Card seventeen, the blue one.
She pulled the card from the binder and read the scenario aloud to everyone:
Dear Auntie Stella
I am a 19 year-old girl, wanting to do O Levels this year. My parents are late and I stay with my grandmother. My uncle used to send money for my school fees but last year he also died and no one else can help me. I really want to complete school and do my exams so I can get a job, but I cannot find the money for the fees. Also the exams are too expensive. Is it right to have sex for money because I can’t think of any other way to complete my education? In this place there are many men who will pay for sex, but I am afraid of this work. My friend who does it told me that sometimes the men refuse to pay enough and one man also beat her up. Please, Auntie, help me to solve this problem.
The group listened attentively. They pondered. They discussed. They related.
But most importantly, they created a safe-zone to discuss matters that are otherwise taboo.
After many expressed their opinions and views on card 17’s scenario, the brave young woman leading the discussion reached for another card. It was also card 17, but this time it was pink.
But Auntie Stella is a smart woman.
She refrains from telling those in the group one specific answer to the scenario. Instead, she sympathizes. She acknowledges the complexity of each matter and provides more than one answer to the scenario’s question.
And Auntie Stella isn’t just loved in Kalimbala.
Young adults in Kudooko, another village just about 30 minutes from Kalimbala, also gather once a week to play the Auntie Stella game.

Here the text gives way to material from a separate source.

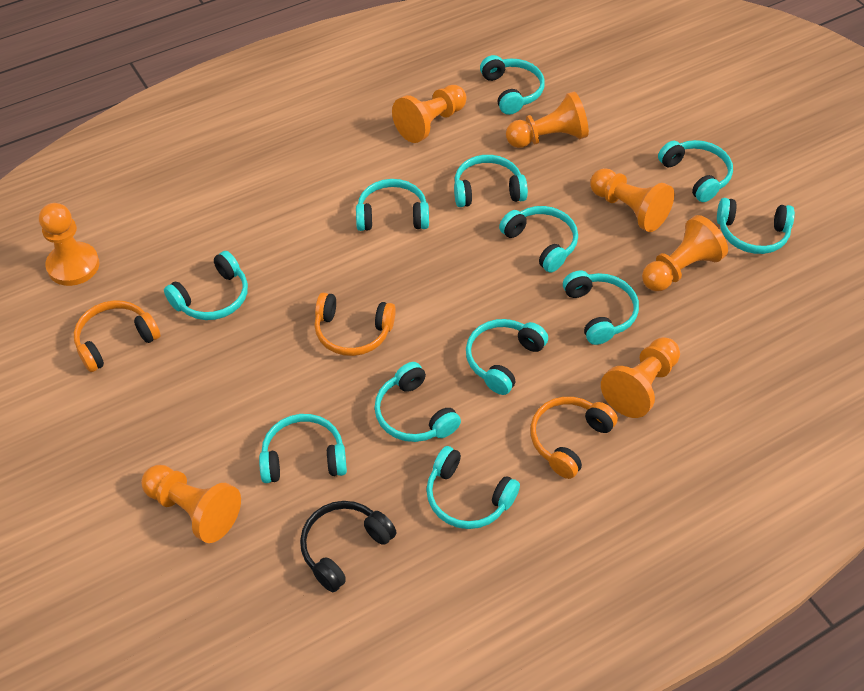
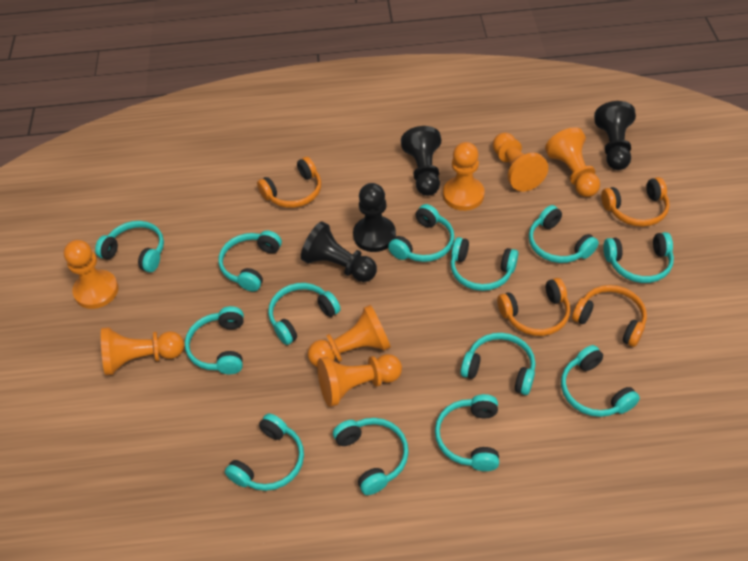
black headphones: [300,501,397,592] = 1 -> none = 0
black pawn: none = 0 -> [301,221,377,282] [353,183,396,252] [401,126,441,196] [594,101,636,170] = 4
orange headphones: [74,300,160,372] [314,293,396,356] [530,397,618,479] = 3 -> [257,157,321,208] [497,278,570,336] [572,285,647,347] [601,177,670,227] = 4
turquoise headphones: [164,251,248,320] [259,414,347,483] [356,179,429,231] [374,362,461,442] [426,446,520,529] [454,155,528,207] [466,319,548,395] [480,55,545,115] [499,206,578,273] [563,270,639,345] [658,140,733,202] [717,198,795,254] = 12 -> [95,221,164,272] [185,306,244,374] [218,230,282,292] [225,413,304,491] [268,283,341,345] [333,418,409,495] [388,204,455,262] [435,394,499,471] [450,237,518,291] [461,333,535,395] [529,205,599,263] [561,345,640,417] [603,232,674,283] = 13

Gibson, the village’s farmer and primary organizer of Auntie Stella meetings, says he has seen firsthand the affects Auntie Stella discussion has had on his community.
“The women are more empowered now,” says Gibson.
The women are more comfortable now, says Gibson, with waiting to get married. They are also more open to discuss sex and relationships with their friends.
What is truly ironic between the Kalimbala and Kudooko Auntie Stella groups is their favourite card. Both admit that card 17 is read aloud and discussed most.
This is likely because prostitution is common in Lilongwe.
But, thankfully, Auntie Stella has made an impact. Her nieces and nephews in Kalimbala and Kudooko now know the dangers associated with prostitution.
Sincerest thanks are in order to this woman, who comes in the form of a simple card game played amongst both children and adults in eastern and southern Africa.
The Auntie Stella game was created by the Training and Research Support Centre in Zimbabwe.